— Activity —
The line with "right ear: (359, 121)", the line with "left wrist: (34, 301)", and all lines between them in the material below: return these exactly, and no others.

— The input —
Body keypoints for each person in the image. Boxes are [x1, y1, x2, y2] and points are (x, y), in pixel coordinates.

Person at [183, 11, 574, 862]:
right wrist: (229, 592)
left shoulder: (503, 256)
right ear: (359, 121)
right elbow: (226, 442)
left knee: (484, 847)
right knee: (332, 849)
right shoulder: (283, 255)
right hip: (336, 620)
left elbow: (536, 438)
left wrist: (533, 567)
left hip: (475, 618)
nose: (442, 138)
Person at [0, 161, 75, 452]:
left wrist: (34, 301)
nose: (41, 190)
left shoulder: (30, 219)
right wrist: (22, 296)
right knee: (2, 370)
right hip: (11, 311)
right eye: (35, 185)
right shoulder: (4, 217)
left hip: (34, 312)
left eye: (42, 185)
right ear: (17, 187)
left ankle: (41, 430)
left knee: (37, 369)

...

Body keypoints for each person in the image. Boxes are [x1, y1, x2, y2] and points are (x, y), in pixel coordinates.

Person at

— Result of this task —
right ear: (359, 121)
right elbow: (226, 442)
left knee: (484, 847)
right knee: (332, 849)
right shoulder: (283, 255)
right hip: (336, 620)
left elbow: (536, 438)
left wrist: (533, 567)
left hip: (475, 618)
nose: (442, 138)
Person at [0, 161, 75, 452]:
left wrist: (34, 301)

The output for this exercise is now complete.